_Tasks for this exercise_:
a – Translate this sentence from the trajectories passage into Spanish: "To be specific, this is the question: What do the trajectories look like, and how are they traversed?"
b – In the trajectories passage, starting at "From Exercise \((4.4E.28)\)" and ending at "single point \((k_1,k_2)\).", write the part out again with "trajectory" changed to "path".
c – Rewrite the paragraph of the trajectories passage that begins "From Exercise" as a short list, keeping its main facts.

From Exercise \((4.4E.28)\) part (a), a trajectory of a nontrivial solution of \eqref{eq:4.4.18} can't contain \((0,0)\), which we define to be the trajectory of the trivial solution \({\bf y}\equiv0\). More generally, if \({\bf y}=\displaystyle{ \left[ \begin{array} \\ {k_1} \\ {k_2} \end{array} \right]} \ne{\bf 0}\) is a constant solution of \eqref{eq:4.4.18} (which could occur if zero is an eigenvalue of the matrix of \eqref{eq:4.4.18}), we define the trajectory of \({\bf y}\) to be the single point \((k_1,k_2)\).
To be specific, this is the question: What do the trajectories look like, and how are they traversed? In this section we'll answer this question, assuming that the matrix
\begin{eqnarray*}
A = \left[ \begin{array} \\ a_{11} & a_{12} \\ a_{21} & a_{22} \end{array} \right]
\end{eqnarray*}
of \eqref{eq:4.4.18} has real eigenvalues \(\lambda_1\) and \(\lambda_2\) with associated linearly independent eigenvectors \({\bf x}_1\) and \({\bf x}_2\). Then the general solution of \eqref{eq:4.4.18} is
\begin{equation} \label{eq:4.4.19}
{\bf y}= c_1{\bf x}_1
e^{\lambda_1 t}+c_2{\bf x}_2e^{\lambda_2 t}.

_Data shown_:
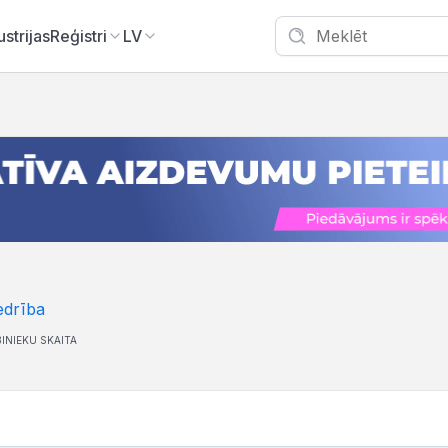
ustrijas
Reģistri
LV
edrība
INIEKU SKAITA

_Expected outputs_:
a – Para ser concretos, esta es la pregunta: ¿qué aspecto tienen las trayectorias y cómo se recorren?

b –
From Exercise \((4.4E.28)\) part (a), a path of a nontrivial solution of \eqref{eq:4.4.18} can't contain \((0,0)\), which we define to be the path of the trivial solution \({\bf y}\equiv0\). More generally, if \({\bf y}=\displaystyle{ \left[ \begin{array} \\ {k_1} \\ {k_2} \end{array} \right]} \ne{\bf 0}\) is a constant solution of \eqref{eq:4.4.18} (which could occur if zero is an eigenvalue of the matrix of \eqref{eq:4.4.18}), we define the path of \({\bf y}\) to be the single point \((k_1,k_2)\).

c –
- By Exercise (4.4E.28) part (a), the trajectory of a nontrivial solution of (4.4.18) can't contain (0,0).
- (0,0) is defined as the trajectory of the trivial solution y ≡ 0.
- A constant solution y = [k₁, k₂] ≠ 0 of (4.4.18) can occur if zero is an eigenvalue of the matrix of (4.4.18).
- The trajectory of such a constant solution is defined as the single point (k₁, k₂).